Vice-primeiro-ministro rompeu a coligação com o Movimento 5 Estrelas, 14 meses depois de tomar posse.
"Não é ao senhor Salvini que compete decidir sobre a altura da crise" e o trabalho de um Governo "não se faz na praia". Giuseppe Conte falou quinta-feira à noite, feito raro, como o primeiro-ministro que é há um ano e dois meses. Respondia ao pedido de eleições antecipadas emitido por um dos elementos da coligação governamental, Matteo Salvini, patrão da Liga, de extrema-direita, que tem gasto o verão numa "tournée de praias" em festas-comício em tronco nu. Conte pedia ao vice-primeiro-ministro rebelde uma clarificação pública do que o movia e lembrava-lhe que é no Parlamento que as crises se debatem, em transparência.

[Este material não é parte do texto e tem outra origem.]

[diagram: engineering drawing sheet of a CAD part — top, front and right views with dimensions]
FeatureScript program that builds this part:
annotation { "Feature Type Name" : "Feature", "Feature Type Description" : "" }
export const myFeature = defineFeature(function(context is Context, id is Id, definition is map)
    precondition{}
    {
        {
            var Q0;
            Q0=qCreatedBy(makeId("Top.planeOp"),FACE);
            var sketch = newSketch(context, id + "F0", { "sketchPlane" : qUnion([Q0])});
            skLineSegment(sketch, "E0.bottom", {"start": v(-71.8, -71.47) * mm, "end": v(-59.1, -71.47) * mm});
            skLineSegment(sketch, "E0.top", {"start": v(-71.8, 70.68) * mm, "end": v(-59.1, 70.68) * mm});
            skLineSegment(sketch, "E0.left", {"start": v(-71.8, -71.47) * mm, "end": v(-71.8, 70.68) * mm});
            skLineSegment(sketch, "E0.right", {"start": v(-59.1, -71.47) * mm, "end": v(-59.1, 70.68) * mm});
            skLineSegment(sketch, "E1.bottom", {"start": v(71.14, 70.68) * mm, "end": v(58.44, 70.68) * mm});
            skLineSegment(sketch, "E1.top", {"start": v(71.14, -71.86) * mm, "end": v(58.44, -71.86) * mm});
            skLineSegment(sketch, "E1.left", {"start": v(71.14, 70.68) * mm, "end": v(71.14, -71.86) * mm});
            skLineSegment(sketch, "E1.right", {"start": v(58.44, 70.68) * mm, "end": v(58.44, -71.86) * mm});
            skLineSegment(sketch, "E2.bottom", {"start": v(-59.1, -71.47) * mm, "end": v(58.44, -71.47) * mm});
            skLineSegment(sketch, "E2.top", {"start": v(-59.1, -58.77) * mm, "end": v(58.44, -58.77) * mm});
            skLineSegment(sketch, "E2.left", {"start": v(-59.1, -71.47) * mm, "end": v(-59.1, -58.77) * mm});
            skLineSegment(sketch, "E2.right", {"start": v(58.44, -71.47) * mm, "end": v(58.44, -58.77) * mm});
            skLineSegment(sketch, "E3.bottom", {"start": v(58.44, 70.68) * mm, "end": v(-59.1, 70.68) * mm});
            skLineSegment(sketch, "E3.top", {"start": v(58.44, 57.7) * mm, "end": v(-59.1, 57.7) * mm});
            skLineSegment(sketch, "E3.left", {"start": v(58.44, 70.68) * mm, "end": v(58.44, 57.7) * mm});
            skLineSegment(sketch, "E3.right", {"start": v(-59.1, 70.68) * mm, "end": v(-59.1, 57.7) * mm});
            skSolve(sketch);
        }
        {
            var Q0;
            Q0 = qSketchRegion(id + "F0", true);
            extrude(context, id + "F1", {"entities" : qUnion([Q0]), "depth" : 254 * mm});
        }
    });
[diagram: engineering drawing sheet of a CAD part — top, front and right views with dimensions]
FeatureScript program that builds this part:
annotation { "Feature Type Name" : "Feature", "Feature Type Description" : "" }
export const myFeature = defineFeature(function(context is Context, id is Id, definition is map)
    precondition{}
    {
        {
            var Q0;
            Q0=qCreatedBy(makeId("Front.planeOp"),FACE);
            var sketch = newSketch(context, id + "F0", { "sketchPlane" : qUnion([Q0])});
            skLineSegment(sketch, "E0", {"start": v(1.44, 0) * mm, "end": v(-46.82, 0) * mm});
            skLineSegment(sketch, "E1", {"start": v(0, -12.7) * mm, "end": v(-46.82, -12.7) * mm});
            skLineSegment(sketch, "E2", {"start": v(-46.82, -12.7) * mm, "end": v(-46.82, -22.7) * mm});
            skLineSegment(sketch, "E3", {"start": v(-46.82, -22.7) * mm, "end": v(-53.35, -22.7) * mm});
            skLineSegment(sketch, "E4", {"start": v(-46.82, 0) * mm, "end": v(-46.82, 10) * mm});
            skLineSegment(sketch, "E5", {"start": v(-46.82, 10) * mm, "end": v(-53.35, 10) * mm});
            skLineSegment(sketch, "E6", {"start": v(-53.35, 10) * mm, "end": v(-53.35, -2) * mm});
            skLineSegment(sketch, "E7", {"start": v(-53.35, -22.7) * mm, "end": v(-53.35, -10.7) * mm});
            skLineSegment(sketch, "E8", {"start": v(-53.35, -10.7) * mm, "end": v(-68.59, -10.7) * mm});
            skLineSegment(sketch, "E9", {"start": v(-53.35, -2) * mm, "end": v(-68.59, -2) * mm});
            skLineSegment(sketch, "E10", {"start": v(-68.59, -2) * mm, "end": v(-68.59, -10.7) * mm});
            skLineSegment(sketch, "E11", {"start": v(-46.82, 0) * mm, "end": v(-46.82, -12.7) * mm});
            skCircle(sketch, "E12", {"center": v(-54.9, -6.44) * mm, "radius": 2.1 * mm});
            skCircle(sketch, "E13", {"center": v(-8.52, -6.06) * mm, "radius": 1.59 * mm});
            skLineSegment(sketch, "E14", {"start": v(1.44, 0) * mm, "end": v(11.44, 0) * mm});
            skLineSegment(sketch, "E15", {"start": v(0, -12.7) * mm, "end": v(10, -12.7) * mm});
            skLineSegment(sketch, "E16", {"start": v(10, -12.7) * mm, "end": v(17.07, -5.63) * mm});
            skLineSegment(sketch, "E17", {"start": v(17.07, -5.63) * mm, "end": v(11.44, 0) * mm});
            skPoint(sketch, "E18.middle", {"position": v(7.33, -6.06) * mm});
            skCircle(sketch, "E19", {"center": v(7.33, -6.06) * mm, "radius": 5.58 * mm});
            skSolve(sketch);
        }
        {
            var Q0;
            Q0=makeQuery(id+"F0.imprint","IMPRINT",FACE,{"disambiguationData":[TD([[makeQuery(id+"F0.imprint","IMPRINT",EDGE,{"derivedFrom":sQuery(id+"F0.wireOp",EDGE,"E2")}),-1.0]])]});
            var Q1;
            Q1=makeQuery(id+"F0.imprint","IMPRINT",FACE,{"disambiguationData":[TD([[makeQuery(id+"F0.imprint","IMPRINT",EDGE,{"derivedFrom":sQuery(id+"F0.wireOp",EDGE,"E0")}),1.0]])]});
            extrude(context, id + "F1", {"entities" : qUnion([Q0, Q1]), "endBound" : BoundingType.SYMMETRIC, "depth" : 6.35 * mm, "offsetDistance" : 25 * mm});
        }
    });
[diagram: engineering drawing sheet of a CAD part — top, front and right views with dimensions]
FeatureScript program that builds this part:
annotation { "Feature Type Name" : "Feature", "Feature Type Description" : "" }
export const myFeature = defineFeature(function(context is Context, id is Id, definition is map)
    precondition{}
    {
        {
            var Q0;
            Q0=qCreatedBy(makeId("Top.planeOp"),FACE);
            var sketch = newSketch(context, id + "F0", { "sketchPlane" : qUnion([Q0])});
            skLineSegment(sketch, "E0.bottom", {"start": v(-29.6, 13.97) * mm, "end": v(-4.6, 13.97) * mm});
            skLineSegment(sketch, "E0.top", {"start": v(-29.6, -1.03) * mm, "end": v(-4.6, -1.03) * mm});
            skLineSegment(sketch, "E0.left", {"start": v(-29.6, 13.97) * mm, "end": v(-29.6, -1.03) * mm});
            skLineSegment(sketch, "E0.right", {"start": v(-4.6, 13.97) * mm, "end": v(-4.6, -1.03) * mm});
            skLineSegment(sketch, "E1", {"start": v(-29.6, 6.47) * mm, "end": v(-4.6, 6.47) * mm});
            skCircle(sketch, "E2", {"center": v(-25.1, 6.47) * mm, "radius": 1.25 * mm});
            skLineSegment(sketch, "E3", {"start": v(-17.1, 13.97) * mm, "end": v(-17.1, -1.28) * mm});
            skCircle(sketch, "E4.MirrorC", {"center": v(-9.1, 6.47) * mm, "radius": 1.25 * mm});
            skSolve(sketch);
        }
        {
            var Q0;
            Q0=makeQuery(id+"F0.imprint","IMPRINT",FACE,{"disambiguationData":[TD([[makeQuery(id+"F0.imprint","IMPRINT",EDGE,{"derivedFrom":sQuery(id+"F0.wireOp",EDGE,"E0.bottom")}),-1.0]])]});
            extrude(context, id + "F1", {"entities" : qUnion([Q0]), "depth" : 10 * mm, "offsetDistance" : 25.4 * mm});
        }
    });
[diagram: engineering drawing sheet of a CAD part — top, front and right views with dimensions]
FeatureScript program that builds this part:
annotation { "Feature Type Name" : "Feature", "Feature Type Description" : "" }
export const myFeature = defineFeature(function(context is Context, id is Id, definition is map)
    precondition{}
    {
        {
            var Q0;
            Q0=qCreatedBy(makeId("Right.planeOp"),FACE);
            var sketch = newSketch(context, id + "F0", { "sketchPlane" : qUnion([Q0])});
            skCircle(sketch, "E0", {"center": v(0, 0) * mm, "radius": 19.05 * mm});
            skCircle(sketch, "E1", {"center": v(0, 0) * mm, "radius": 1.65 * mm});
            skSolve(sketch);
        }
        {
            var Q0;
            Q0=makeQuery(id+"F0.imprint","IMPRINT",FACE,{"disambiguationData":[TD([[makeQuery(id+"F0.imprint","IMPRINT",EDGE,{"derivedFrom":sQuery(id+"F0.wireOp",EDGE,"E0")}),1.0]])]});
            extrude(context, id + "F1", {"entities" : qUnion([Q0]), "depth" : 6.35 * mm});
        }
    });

Em comunicado, Salvini alegara antes a manifesta falta de maioria - entenda-se consenso - com o parceiro de coligação, o populista Movimento 5 Estrelas (M5S) de Luigi Di Maio. Sexta-feira, anuiu ao primeiro-ministro e afundou a crise: a Liga apresentou ao Parlamento em férias uma moção de censura a Conte, que deverá ainda levar dias a ser votada - nunca antes de 20 de agosto.
A jogada de Conte prendia-se com o facto, aventado na Imprensa italiana, de que Salvini tentou forçar uma remodelação, num encontro anteontem, antes de lançar a bomba das eleições antecipadas. A Liga teria pedido o afastamento de forças de bloqueio, como o ministro dos Transporte, oposto à linha de alta velocidade Turim-Lyon (França), a da Defesa (obstáculo ao controlo marítimo) e o da Economia, demasiado pró-europeu aos olhos de Salvini.
A aceitação por Conte era impossível, sob o risco de esvaziar a coligação. Salvini sabê-lo-ia. Restou a implosão. A instabilidade política era previsível: o sui generis executivo "amarelo-verde" (das cores, respetivamente, do M5S e da Liga) desde cedo revelou-se incapaz de acomodar dois partidos tão diferentes em praticamente tudo. E famigerada linha Turim-Lyon foi a gota de água.
Sonhada por Salvini, na ânsia das grandes obras para chamar investimento (apesar de Bruxelas explicar que isso afunda défices e afastar Roma dos limites europeus), era rejeitada pelo M5S. "A Itália não precisa de ministros que bloqueiam as obras públicas", resumiu o líder da Liga, anteontem à noite, numa praia do Adriático.
Agora, Conte sabe que está no fim. Alegadamente independente, era simpatizante do M5S antes de ser escolhido para o Governo. Não terá mais ninguém com ele. Nem fora do Parlamento.
A queda do M5S
O partido antissistema institucionalizou-se e esqueceu lutas antigas, aceitou grandes obras que rejeitava - até perceber a erosão das bases e recusar o TGV. Aceitou o reforço das restrições à imigração personificado por Salvini e rejeitado por senadores seus e apoiou uma amnistia fiscal para impedir a fuga de capitais. Tudo longe da transparência anticorrupção que deu estrelato ao M5S - e que valerá a saída de cena de Di Maio, deputado desde 2003, porque o partido fixa a regra do limite de dois mandatos.
O movimento ficou com as pastas menos visíveis, perdeu palco e nem a aprovação de um rendimento mínimo cidadão teve grande eco. Perdeu a aposta e o lugar no poder. A não ser que o presidente - que tem na mão o poder de convocar eleições - refaça o Governo com base no Parlamento resultante das legislativas de março de 2018. E aí o M5S tinha uma maioria clara: 33% contra 17% da Liga. Que se inverteu.